Tutsakların başlattığı eylem; ezilen, emekçi milyonların kısılan sesi oluyor. Tutsakların sesine ses vererek mücadeleyi daha da büyütmek ise, biz dışarıdakiler açısından ahlaki bir sorumluluk ve tutum haline geliyor.

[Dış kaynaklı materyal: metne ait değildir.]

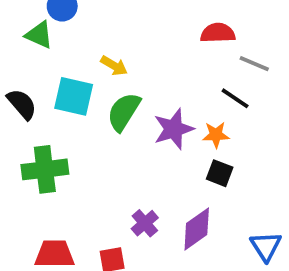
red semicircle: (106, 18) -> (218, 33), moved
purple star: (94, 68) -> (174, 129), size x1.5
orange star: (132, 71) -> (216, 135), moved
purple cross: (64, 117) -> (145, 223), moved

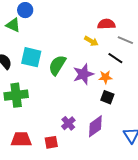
yellow arrow: (114, 66) -> (91, 41), moved

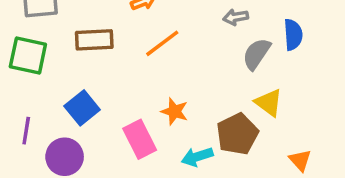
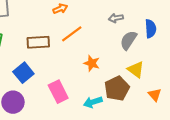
brown rectangle: (94, 40) -> (38, 42), moved
orange star: (174, 111) -> (92, 63), moved
orange triangle: (300, 160) -> (155, 95), moved

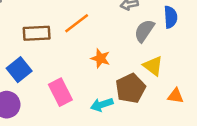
orange triangle: (155, 95) -> (176, 96), turned -40

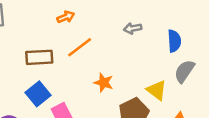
gray semicircle: (144, 31) -> (184, 71), moved
blue square: (19, 70) -> (38, 94), moved

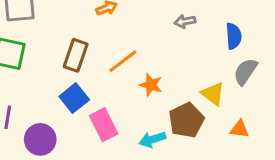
orange line: (80, 47) -> (123, 61), moved
brown rectangle: (39, 57) -> (76, 55), turned -68

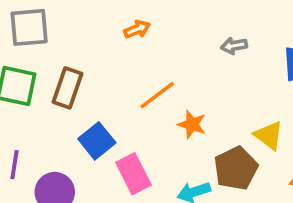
brown rectangle: (76, 55) -> (68, 88), moved

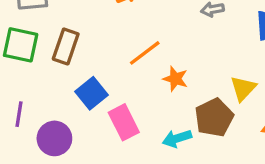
yellow triangle: (269, 135) -> (243, 88), turned 36

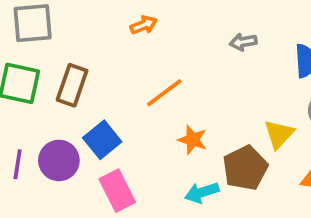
orange star: (175, 79) -> (192, 140), moved
pink rectangle: (124, 122) -> (117, 191), moved
purple circle: (54, 138) -> (59, 160), moved

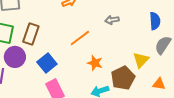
gray arrow: (243, 42) -> (112, 20), moved
purple circle: (59, 160) -> (15, 57), moved

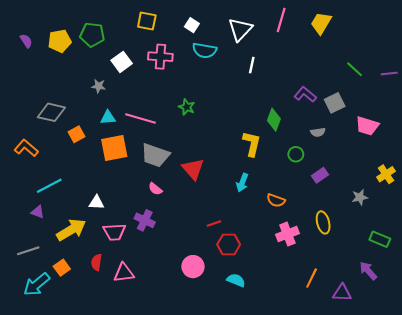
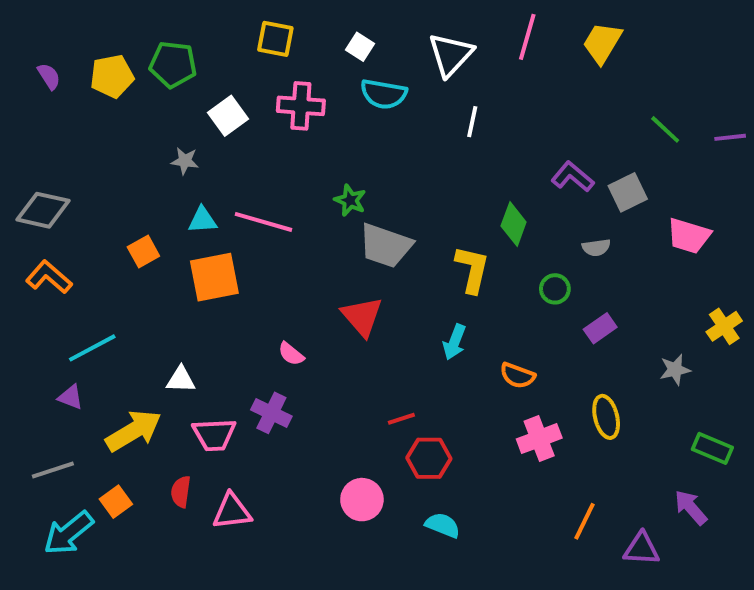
gray diamond: (51, 112) -> (43, 210), moved
gray trapezoid: (155, 155) -> (386, 246), moved

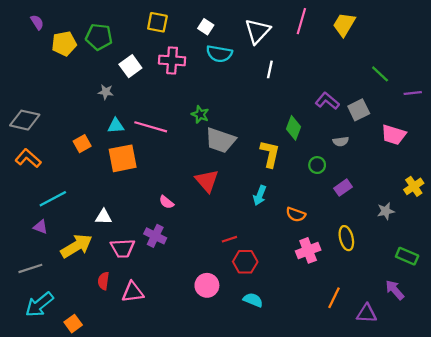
purple semicircle: (49, 76) -> (37, 22), moved
purple line: (730, 137) -> (413, 93), moved
orange square: (116, 502) -> (73, 324), moved

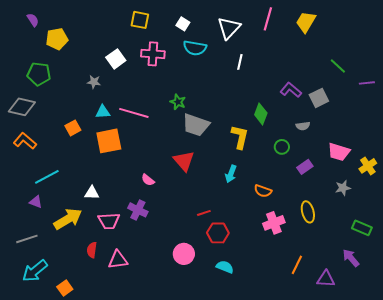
green pentagon: (99, 37) -> (39, 74), moved
pink trapezoid: (394, 135) -> (339, 152), moved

Aslında şimdi gerçekten de tam olarak, “sen değilsen kim, şimdi değilse ne zaman” demenin tam zamanıdır. Ancak böyle her tarafa hakim kılınmak istenen karanlığa karşı mücadeleyi her tarafta geliştirmenin zamanı.

Nasıl mı?

Bunun cevabı 2012 direnişinde sokak sokak örgütlenen halk hareketinde ve 2019 yılında hapishanelerin önünü eylem alanına çeviren dayikên bi laçik spî (beyaz tülbentli anneler) eylemleriyle çok iyi verilmişti. Şimdi yeniden hapishanelerde bedenlerini özgürlük ve eşitliğe yatıranların sesi olma zamandır. Onlar da gönderdikleri mesajda, “Bizim dışarıdaki sesimiz olun” diyor.

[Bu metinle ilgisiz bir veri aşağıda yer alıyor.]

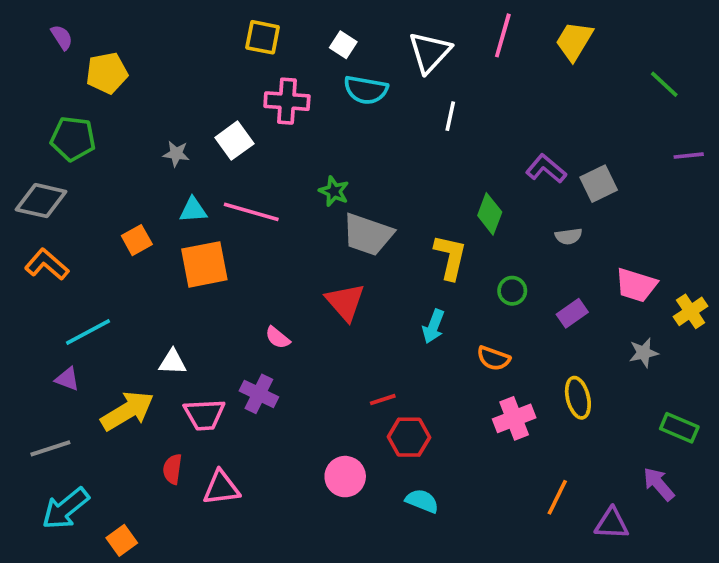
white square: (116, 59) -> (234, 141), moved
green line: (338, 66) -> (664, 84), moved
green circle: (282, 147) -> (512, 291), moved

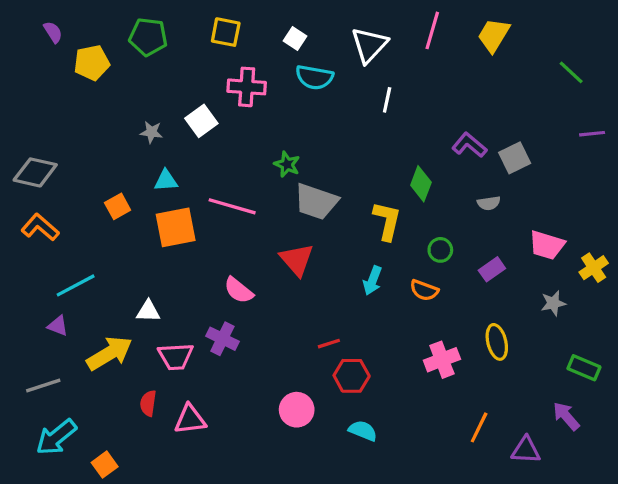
green pentagon: (73, 139) -> (148, 37), moved
pink line: (251, 212) -> (232, 206), moved
pink semicircle: (278, 338) -> (239, 290), size x1.4
orange semicircle: (493, 358) -> (424, 290), moved

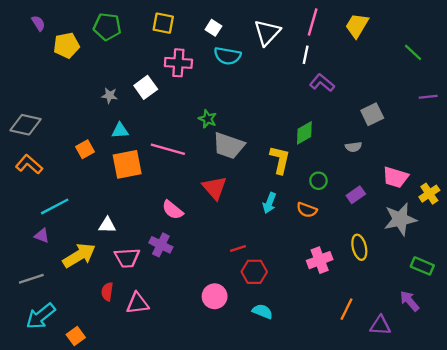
white line: (387, 100) -> (306, 55), moved
purple L-shape: (469, 145) -> (322, 83), moved
green diamond: (421, 184) -> (304, 133), turned 40
gray star: (553, 303) -> (400, 219), size x1.8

Onların sesine ses olmak, dışarıdaki çığlıkları olmak için büyük küçük demeden her yeri eylem alanına çevirmek bizlerin sorumluluğu ve görevi. Sokağa çıkamıyorsak; beze, duvara, arabaya, cama bulduğun her yere kitaba, paraya, masaya, tecride karşı sloganlarımızı yazalım. Komşumuza, eş-dost akrabamıza, cezaevlerine estirilen faşizme karşı binlerce bedenin kendisini insanca yaşam mücadelesine çıkarsız ve hesapsızca yatırdığını duyuralım. Duyarlılık çağrısı yapalım.

22 yıldır fiziki esaret altında olan bin bir emekle küçük bir zindan odasını koca bir bilim yuvasına, akademiye dönüştüren Önder Abdullah Öcalan’ın fikirlerini anlatalım. Anlatalım ki, zindan direnişi dilden dile kulaktan kulağa büyüsün. Geç olmadan bu direnişe ses, hatta çığlık olalım.

Son bir kez daha söyleyelim, “Sen değilsen kim, şimdi değilse ne zaman?” İşte yarın keşke dememek için, kendimizden, insanlığımızdan utanmamak için şimdi bu çığlık olmanın tam zamanı.